## Aim of the exercise
Switch every "Person at" in the records below to "Figure in box" and leave everything else unchanged. Omit the pictures from your answer.

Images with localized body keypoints
========================

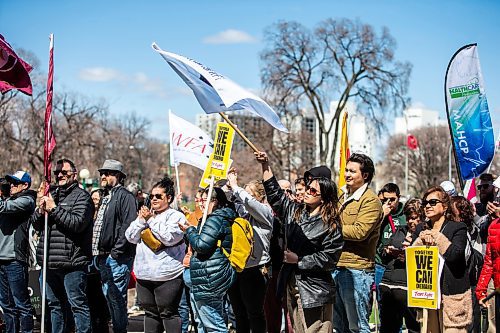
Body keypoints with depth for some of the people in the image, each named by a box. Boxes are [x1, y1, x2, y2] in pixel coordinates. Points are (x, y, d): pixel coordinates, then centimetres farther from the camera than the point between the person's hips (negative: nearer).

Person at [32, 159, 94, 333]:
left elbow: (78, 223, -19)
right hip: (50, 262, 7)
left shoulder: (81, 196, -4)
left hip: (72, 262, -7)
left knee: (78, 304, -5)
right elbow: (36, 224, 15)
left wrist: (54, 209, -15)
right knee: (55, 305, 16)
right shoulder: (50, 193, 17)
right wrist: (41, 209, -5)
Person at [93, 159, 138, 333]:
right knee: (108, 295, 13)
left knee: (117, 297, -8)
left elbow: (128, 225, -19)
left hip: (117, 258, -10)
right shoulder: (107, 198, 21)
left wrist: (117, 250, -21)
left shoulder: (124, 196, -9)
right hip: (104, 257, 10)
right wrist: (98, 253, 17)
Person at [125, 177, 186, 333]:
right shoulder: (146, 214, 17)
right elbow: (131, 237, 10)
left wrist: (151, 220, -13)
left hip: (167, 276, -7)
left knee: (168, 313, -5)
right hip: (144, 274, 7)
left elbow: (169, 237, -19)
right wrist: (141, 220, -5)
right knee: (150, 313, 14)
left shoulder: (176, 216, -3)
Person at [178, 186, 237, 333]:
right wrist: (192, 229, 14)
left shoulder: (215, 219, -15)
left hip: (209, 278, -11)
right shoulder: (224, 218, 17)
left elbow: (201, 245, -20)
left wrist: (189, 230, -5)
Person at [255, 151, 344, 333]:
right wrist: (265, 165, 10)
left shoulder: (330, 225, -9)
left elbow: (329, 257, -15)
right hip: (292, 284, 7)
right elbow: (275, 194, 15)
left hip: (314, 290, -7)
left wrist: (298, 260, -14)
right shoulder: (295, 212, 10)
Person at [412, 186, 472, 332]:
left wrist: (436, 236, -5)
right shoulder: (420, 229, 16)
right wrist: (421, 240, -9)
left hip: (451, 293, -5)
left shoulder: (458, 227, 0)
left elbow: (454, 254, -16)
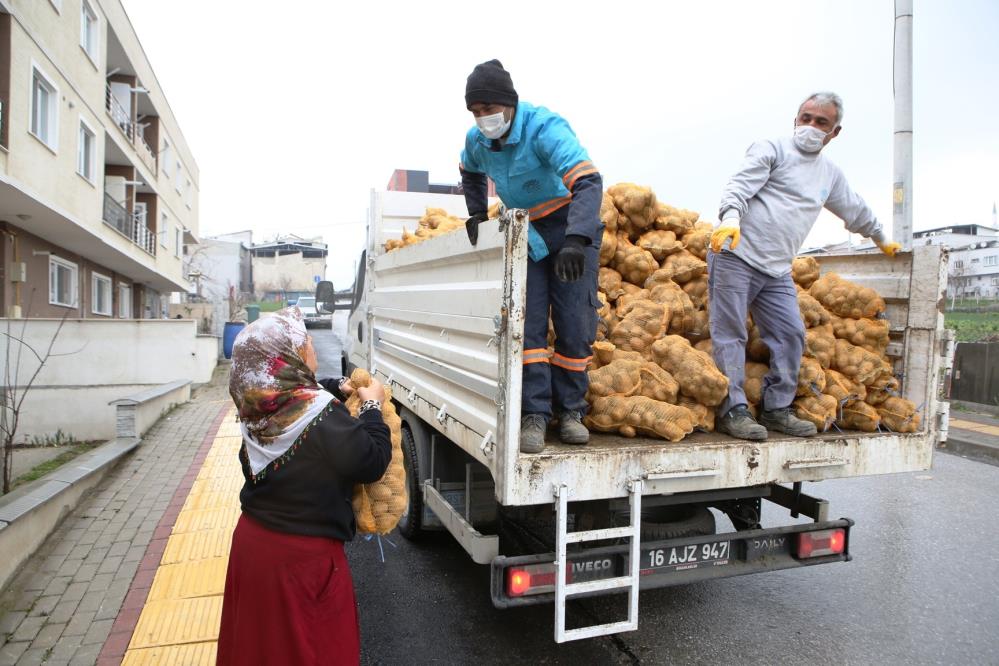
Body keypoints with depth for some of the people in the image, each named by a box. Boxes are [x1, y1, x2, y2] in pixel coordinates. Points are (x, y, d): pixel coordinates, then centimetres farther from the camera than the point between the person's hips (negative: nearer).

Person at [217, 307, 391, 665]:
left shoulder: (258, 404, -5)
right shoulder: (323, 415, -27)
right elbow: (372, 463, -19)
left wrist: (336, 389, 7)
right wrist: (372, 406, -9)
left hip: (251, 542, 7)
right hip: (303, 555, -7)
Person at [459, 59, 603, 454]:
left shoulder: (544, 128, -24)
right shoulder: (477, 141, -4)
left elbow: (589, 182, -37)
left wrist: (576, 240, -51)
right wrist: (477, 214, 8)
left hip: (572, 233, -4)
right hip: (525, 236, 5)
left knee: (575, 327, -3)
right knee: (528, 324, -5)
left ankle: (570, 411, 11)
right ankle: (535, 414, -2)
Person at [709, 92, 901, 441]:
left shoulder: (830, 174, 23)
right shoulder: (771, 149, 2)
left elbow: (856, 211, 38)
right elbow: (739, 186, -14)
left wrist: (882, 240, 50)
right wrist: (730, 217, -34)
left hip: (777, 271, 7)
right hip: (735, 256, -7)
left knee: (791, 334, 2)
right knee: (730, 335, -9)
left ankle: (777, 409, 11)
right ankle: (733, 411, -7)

========================

## Result of the task
Body keypoints with depth for some of the people in the image, each named by a box. Boxes are [x1, y1, x2, y2] in pixel coordinates. Points are (x, y, d): pixel coordinates, then centimetres farther from the camera than the point between the person's hips (negative: nearer).

Figure in box [32, 159, 94, 333]:
left elbow: (78, 223, -19)
right hip: (50, 262, 7)
left shoulder: (81, 196, -4)
left hip: (72, 262, -7)
left knee: (78, 304, -5)
right elbow: (36, 224, 15)
left wrist: (54, 209, -15)
right knee: (55, 305, 16)
right shoulder: (50, 193, 17)
right wrist: (41, 209, -5)
Figure in box [93, 159, 138, 333]:
right knee: (108, 295, 13)
left knee: (117, 297, -8)
left elbow: (128, 225, -19)
left hip: (117, 258, -10)
right shoulder: (107, 198, 21)
left wrist: (117, 250, -21)
left shoulder: (124, 196, -9)
right hip: (104, 257, 10)
right wrist: (98, 253, 17)
Figure in box [125, 177, 186, 333]:
right shoulder: (146, 214, 17)
right elbow: (131, 237, 10)
left wrist: (151, 220, -13)
left hip: (167, 276, -7)
left knee: (168, 313, -5)
right hip: (144, 274, 7)
left elbow: (169, 237, -19)
right wrist: (141, 220, -5)
right knee: (150, 313, 14)
left shoulder: (176, 216, -3)
Figure in box [178, 186, 237, 333]:
right wrist: (192, 229, 14)
left shoulder: (215, 219, -15)
left hip: (209, 278, -11)
right shoulder: (224, 218, 17)
left elbow: (201, 245, -20)
left wrist: (189, 230, -5)
Figure in box [255, 151, 344, 333]:
right wrist: (265, 165, 10)
left shoulder: (330, 225, -9)
left elbow: (329, 257, -15)
right hip: (292, 284, 7)
right elbow: (275, 194, 15)
left hip: (314, 290, -7)
left wrist: (298, 260, -14)
right shoulder: (295, 212, 10)
Figure in box [412, 186, 472, 332]:
left wrist: (436, 236, -5)
right shoulder: (420, 229, 16)
right wrist: (421, 240, -9)
left hip: (451, 293, -5)
left shoulder: (458, 227, 0)
left elbow: (454, 254, -16)
Body keypoints with depth for some of the people in the image, each named by a box. Boxes are [x1, y1, x2, y2] in pixel coordinates. Points are (x, y, d): pixel coordinates, then centimetres farther from the camera than the point between the person's hips (negative: nearer).

Figure in box [217, 307, 391, 665]:
left shoulder: (258, 404, -5)
right shoulder: (323, 415, -27)
right elbow: (372, 463, -19)
left wrist: (336, 389, 7)
right wrist: (372, 406, -9)
left hip: (251, 542, 7)
right hip: (303, 555, -7)
Figure in box [459, 59, 603, 454]:
left shoulder: (544, 128, -24)
right shoulder: (477, 141, -4)
left elbow: (589, 182, -37)
left wrist: (576, 240, -51)
right wrist: (477, 214, 8)
left hip: (572, 233, -4)
right hip: (525, 236, 5)
left knee: (575, 327, -3)
right knee: (528, 324, -5)
left ankle: (570, 411, 11)
right ankle: (535, 414, -2)
Figure in box [709, 92, 901, 441]:
left shoulder: (830, 174, 23)
right shoulder: (771, 149, 2)
left elbow: (856, 211, 38)
right elbow: (739, 186, -14)
left wrist: (882, 240, 50)
right wrist: (730, 217, -34)
left hip: (777, 271, 7)
right hip: (735, 256, -7)
left knee: (791, 334, 2)
right knee: (730, 335, -9)
left ankle: (777, 409, 11)
right ankle: (733, 411, -7)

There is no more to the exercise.